Ferlinghetti had heard Ginsberg read Howl in 1955 at the Six Gallery; the next day, he offered to publish it along with other shorter poems. William Carlos Williams — who was Ginsberg's childhood Pediatrician and himself a future Pocket Poet with a 1957 edition of his early modernist classic, Kora in Hell (1920) — was recruited for an introduction, perhaps to lend literary justification to Howls depictions of drug use and homosexuality. Prior to publication, Ferlinghetti had asked, and received, assurance from the American Civil Liberties Union that the organization would defend him, should he be prosecuted for obscenity.

Published in November 1956, Howl was not long in generating controversy. In March 1957, local Collector of Customs Chester MacPhee seized a shipment from England of the book's second printing on grounds of obscenity, but he was compelled to release the books when federal authorities refused to confirm his charge. In June of that year, local police raided City Lights Bookstore and arrested store manager Shigeyoshi Murao on the charge of offering an obscene book for sale. Ferlinghetti, then in Big Sur, turned himself in on his return to San Francisco. Both faced a possible $500 fine and a 6-month sentence. (Ginsberg was in Tangiers at the time, and not charged.) The ACLU posted bail, assigned defense counsel Albert Bendich to the case, and secured the pro bono services of famous criminal defense lawyer J. W. Ehrlich.

The municipal court trial, presided over by Judge Clayton W. Horn, ran from August 16 to September 3, 1957. The charges against Murao were dismissed since it couldn't be proved that he knew what was in the book. Then, during the trial of Ferlinghetti, respected writers and professors testified for the defense.
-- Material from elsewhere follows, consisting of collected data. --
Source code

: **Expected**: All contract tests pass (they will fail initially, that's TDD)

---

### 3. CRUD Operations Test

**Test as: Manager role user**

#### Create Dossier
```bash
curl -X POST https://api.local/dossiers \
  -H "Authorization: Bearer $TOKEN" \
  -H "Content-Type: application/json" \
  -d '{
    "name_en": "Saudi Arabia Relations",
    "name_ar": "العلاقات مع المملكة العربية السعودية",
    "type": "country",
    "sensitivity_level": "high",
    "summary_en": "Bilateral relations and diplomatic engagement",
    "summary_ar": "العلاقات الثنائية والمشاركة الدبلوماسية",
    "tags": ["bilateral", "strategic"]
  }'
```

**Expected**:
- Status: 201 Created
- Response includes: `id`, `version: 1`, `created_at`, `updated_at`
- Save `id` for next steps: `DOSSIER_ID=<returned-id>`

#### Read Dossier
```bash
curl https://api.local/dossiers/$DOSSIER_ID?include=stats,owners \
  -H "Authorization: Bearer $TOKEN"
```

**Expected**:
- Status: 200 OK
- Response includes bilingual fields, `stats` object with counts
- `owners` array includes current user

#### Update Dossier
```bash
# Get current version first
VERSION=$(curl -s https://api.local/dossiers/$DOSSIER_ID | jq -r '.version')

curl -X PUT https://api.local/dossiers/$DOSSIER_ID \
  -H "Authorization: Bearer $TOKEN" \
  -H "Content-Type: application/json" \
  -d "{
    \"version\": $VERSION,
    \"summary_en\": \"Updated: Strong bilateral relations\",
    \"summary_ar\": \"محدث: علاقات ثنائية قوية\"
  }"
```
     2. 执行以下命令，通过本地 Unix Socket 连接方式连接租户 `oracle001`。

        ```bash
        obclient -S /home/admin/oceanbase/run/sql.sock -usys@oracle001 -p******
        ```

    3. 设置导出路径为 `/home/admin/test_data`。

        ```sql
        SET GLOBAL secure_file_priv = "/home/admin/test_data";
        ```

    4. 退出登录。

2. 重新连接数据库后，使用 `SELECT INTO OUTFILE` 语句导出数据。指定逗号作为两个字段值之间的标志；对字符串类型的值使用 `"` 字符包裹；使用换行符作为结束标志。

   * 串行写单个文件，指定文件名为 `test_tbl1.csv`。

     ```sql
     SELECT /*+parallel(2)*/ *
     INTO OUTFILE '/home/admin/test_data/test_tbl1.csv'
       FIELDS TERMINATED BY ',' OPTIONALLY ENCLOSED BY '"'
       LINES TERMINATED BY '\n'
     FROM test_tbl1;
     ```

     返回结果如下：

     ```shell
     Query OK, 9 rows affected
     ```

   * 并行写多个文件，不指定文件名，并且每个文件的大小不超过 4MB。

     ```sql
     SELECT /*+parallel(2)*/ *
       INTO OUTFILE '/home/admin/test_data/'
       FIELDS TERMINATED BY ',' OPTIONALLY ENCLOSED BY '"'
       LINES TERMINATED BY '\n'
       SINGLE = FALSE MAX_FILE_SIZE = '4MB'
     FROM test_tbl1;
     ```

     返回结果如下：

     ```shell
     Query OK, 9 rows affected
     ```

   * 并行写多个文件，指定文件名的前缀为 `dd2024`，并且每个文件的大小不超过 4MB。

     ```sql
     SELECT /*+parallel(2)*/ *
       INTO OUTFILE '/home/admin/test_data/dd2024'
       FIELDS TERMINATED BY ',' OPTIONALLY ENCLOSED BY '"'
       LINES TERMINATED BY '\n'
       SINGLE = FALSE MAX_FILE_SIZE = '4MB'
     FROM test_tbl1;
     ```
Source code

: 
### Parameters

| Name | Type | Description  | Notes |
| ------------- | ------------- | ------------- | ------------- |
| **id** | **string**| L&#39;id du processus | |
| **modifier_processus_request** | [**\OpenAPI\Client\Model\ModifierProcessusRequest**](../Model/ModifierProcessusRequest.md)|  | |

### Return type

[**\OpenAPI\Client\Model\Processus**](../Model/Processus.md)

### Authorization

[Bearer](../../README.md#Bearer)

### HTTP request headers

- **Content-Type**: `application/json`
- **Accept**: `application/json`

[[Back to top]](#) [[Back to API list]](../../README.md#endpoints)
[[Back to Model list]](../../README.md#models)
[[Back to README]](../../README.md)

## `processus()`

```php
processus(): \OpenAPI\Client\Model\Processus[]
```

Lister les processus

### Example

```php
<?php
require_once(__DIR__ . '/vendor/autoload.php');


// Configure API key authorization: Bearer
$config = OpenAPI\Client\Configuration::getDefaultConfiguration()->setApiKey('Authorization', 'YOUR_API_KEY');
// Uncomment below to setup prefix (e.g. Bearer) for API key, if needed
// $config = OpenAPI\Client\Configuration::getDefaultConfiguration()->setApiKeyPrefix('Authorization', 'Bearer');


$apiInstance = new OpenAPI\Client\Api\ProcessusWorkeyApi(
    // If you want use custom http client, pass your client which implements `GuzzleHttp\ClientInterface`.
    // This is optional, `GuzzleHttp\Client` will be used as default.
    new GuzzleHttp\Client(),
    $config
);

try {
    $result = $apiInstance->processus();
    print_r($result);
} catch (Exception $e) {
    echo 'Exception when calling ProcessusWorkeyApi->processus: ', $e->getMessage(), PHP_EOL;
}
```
Judge Horn rendered his precedent-setting verdict, declaring that Howl was not obscene and that a book with "the slightest redeeming social importance" merits First Amendment protection. Horn's decision established the precedent that paved the way for the publication of such hitherto banned books as D. H. Lawrence's Lady Chatterley's Lover and Henry Miller's Tropic of Cancer. The media attention resulting from the trial stimulated national interest, and, by 1958, there were 20,000 copies in print. Today there are over a million. Ginsberg continued to publish his major books of poetry with the press for the next 25 years. Even after the publication by Harper & Row of his Collected Poems in 1980, he would continue his warm association with City Lights, which served as his local base of operations, for the rest of his life.